The context structure in memory is only updated when the context changes, in order to remember what to switch back to. The format of a context in memory is as follows:
Offset | Type | Description |
---|---|---|
0x000 | Uint32[32] | A copy of each register in order (r0 to r31 ).
|
0x080 | UInt32 | A copy of the condition register (cr ).
|
0x084 | UInt32 | A copy of the link register (lr ).
|
0x088 | UInt32 | A copy of the count register (ctr ).
|
0x08c | UInt32 | A copy of the integer exception register (xer ).
|
0x090 | Double[32] | A copy of each floating point register in order (f0 to f31 ).
|
0x190 | 8 bytes | Unknown |
0x198 | UInt32[2] | A copy of the two save/restore reigsters in order (srr0 and srr1 )
|
0x1a0 | 2 bytes | Unknown |
0x1a2 | UInt16 | Flags (0x1 is restore_fpr, 0x2 is restore_volatile_gpr, others unknown) |
0x1a4 | Uint32[8] | A copy of each graphics quantisation register in order (gqr0 to gqr7 ).
|
0x1c4 | 4 bytes | Unknown |
0x1c8 | Float[64] | A copy of each floating point pair register in order (f0 to f31 ).
|
0x2c8 | End of this structure |
A thread data structure is like an extended context:
Offset | Type | Description |
---|---|---|
0x000 | OSContext | As above, a full context. |
0x2c8 | 2 bytes | Unknown |
0x2ca | SInt16 | A copy of argument r9 from OSCreateThread .
|
0x2cc | 4 bytes | Unknown |
0x2d0 | SInt32 | A thread priority value. Usage unclear. |
0x2d4 | SInt32 | A thread priority value. Usage unclear. |
0x2d8 | 12 bytes | Unknown |
0x304 | Pointer32 | Highest address of the call stack (i.e. the bottom). |
0x308 | Pointer32 | Lowest address of the call stack (i.e. the bottom). |
0x30c | SInt32 | C error number variable (errno ).
|
0x310 | 8 bytes | Unknown |
0x318 | End of this structure |
Linking and Loading
The game's code (along with all referenced libraries) was divided and compiled into two files; main.dol and StaticR.rel. main.dol is loaded first by the disc loader (typically the Wii Menu) and then StaticR.rel is dynamically loaded and linked during the health and safety screen. main.dol is statically linked, so always loads to the same location in memory. StaticR.rel has references to the static method addresses in main.dol, but is itself relocatable and has relocation information to assist with changing its loaded address. Despite this, due to the deterministic nature of the game's early code, StaticR.rel is always loaded to the same address in practice.

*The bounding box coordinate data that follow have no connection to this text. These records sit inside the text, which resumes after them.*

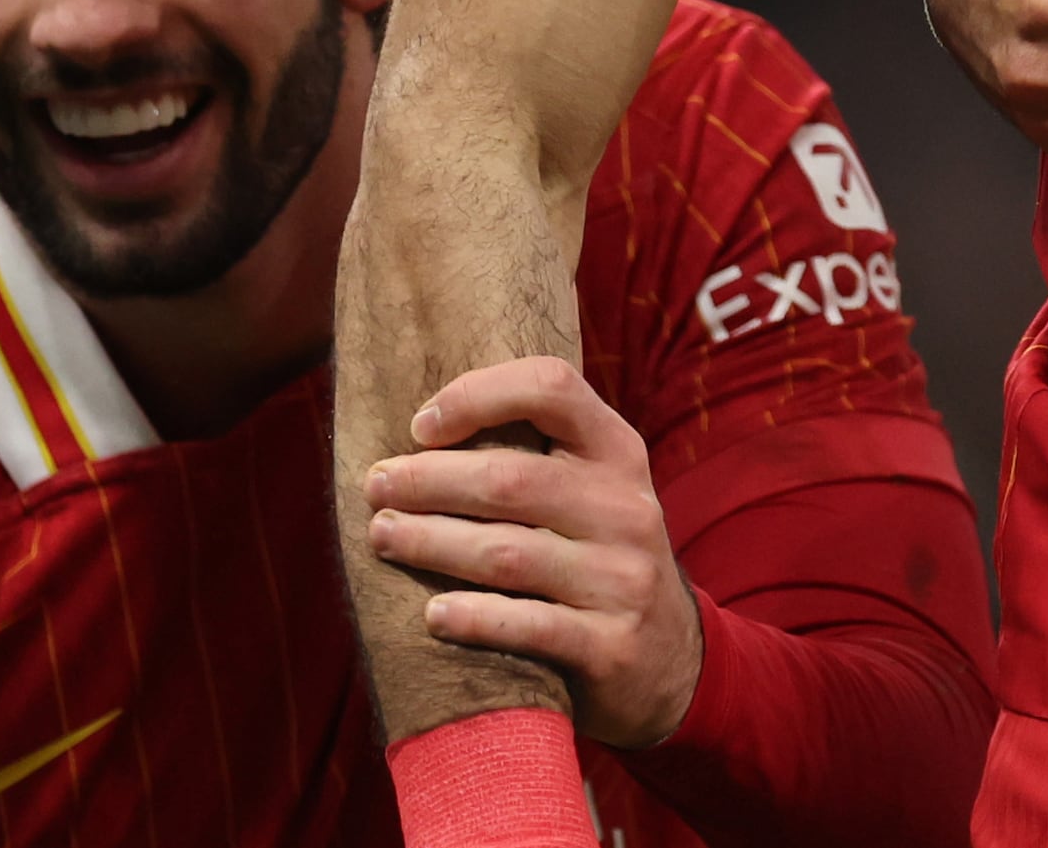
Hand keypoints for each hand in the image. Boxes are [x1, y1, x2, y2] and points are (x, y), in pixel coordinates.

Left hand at [358, 357, 699, 750]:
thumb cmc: (599, 557)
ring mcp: (622, 578)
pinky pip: (529, 625)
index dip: (477, 395)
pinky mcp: (610, 645)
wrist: (672, 658)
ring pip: (508, 554)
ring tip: (382, 538)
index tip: (419, 425)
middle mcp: (624, 507)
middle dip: (429, 481)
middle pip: (511, 479)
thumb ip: (534, 457)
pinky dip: (474, 618)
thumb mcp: (593, 491)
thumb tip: (418, 433)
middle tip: (376, 488)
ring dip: (432, 543)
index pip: (551, 388)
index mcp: (616, 452)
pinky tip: (433, 615)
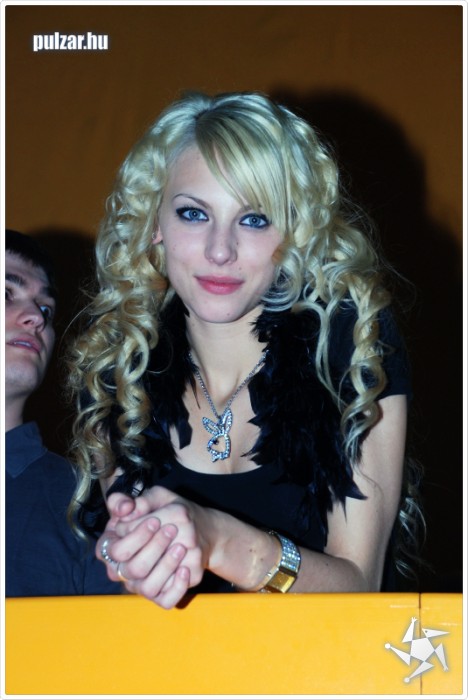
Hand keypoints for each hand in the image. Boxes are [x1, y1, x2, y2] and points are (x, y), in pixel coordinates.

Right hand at [97, 486, 208, 607]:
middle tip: (171, 530)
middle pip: (132, 568)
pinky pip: (165, 601)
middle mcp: (124, 569)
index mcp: (115, 546)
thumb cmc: (169, 513)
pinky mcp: (162, 595)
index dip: (134, 536)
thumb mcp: (155, 499)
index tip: (155, 521)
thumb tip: (125, 508)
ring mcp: (141, 584)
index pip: (113, 550)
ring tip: (181, 547)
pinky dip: (176, 587)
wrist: (198, 529)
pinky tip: (184, 569)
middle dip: (153, 548)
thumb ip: (137, 500)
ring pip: (147, 587)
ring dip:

It is not clear why the game's code was split in this manner; other games such as The Legend of Zelda: Twilight Princess feature many more rel files, and dynamically load and unload them to save on memory by loading code only when needed. Mario Kart Wii, having only one rel file, does not do this. One potential explanation is that most of the game's specific logic (physics, ui, ...) is located in StaticR.rel, so perhaps the game's main.dol is intended to be reusable as an engine for different games. There is no evidence this was ever used as such however; even the Mario Kart Channel uses a different main.dol.